Assignment 4

Due Saturday 11:59 pm (Week 10)

In this assignment, you will be required to do research about Decision tree Regressor

and other common regressions such as Ridge Regression, Lasso Regression, and Logistic

Regression.

Like Assignment 3, you will need to do the research about these regression models, but

you don’t need to find their mathematical formulas. You are only required to know what

they are, how and when to use them.

1. Research (20 points)

You will need to find the answers for the following questions in order to help you

understand how these regressions work. Write your answers for each question in

your write-ups.

• What is Decision tree Regressor?

• What is the difference between Decision Tree Regressor and Decision Tree

Classifier.

• What is the feature importance in Decision Tree Regressor?

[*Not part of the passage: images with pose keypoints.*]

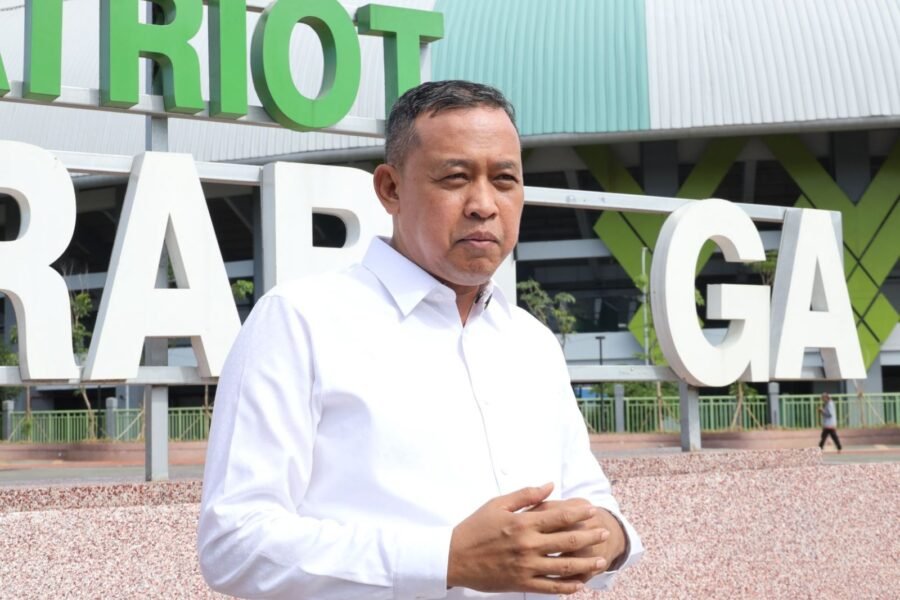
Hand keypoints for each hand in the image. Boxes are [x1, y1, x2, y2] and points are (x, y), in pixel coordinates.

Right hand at [447, 483, 609, 594]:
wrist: (454, 556)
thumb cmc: (475, 527)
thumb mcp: (497, 504)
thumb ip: (525, 495)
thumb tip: (549, 486)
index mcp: (523, 524)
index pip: (560, 517)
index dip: (580, 514)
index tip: (593, 511)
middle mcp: (528, 545)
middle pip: (567, 542)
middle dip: (589, 537)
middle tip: (604, 533)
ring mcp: (526, 567)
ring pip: (564, 567)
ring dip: (585, 564)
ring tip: (600, 561)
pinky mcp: (521, 583)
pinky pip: (549, 587)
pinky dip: (566, 587)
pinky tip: (579, 585)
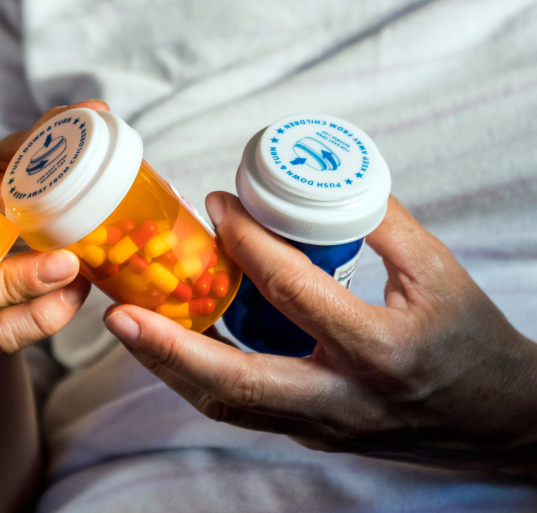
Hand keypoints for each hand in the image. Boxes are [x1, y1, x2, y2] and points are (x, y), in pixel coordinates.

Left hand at [104, 194, 536, 471]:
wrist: (495, 417)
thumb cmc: (469, 339)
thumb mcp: (438, 271)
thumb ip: (378, 222)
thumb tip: (313, 181)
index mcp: (380, 349)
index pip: (294, 290)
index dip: (248, 241)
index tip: (216, 204)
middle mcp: (342, 398)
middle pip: (237, 380)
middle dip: (169, 347)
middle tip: (119, 313)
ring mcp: (322, 425)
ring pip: (228, 404)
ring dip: (171, 367)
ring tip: (129, 329)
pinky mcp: (311, 432)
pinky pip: (243, 408)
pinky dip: (200, 377)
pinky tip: (172, 346)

• What is Ridge Regression?

• What is Lasso Regression?

• What is Logistic Regression?

2. Use the Boston housing data again (Assignment 2). Since we have done EDA of this

dataset in assignment 2, it will save us a lot of time so that we can focus on applying

each regression that we discussed above. (50 points, each regression counts as 10

points.)

• For Linear Regression, Ridge Regression, Lass Regression, and Logistic

Regression, find the correlations for all the independent variables and

dependent variables. Select the feature variables that correlate to the price of

the house. (To use the logistics model, you may have to separate the price of the

house into low, medium, and high).

For Decision Tree Regressor, we will use all features to predict the price of the

Boston house price.

• Apply Linear Regression, Ridge Regression, Lass Regression, Logistic Regression,

and Decision Tree Regressor to the data. Your assignment should have at least 5

models.

• Comparing the MSE, RMSE, and its accuracies.

• Choose the model(s) that you think appropriate and predict the house price.

• Only for Decision Tree Regressor, do the tree visualization, and plot the feature

importance, find which feature has the highest importance, and which feature is

the second highest importance.

• Interpret the results.

General Requirements for all your assignments.

You will need to write up your findings, interpretations, and results (30 points) for this

assignment. Use the Machine Learning Workflow of Week 6 as a guideline for your

assignment. It will be a great idea to screenshot your codes, results, and graphs so that

you can explain your findings along with them. (It is also easier for me to follow you

when I read your paper). A pdf file is required. There is no page limit but try to be

straightforward with your answers.

The py file that you have used to finish your assignment. (It may be a duplicate or

somewhat duplicate of the screenshots that you have inserted in your paper but that is

okay. I would like to look over your codes.)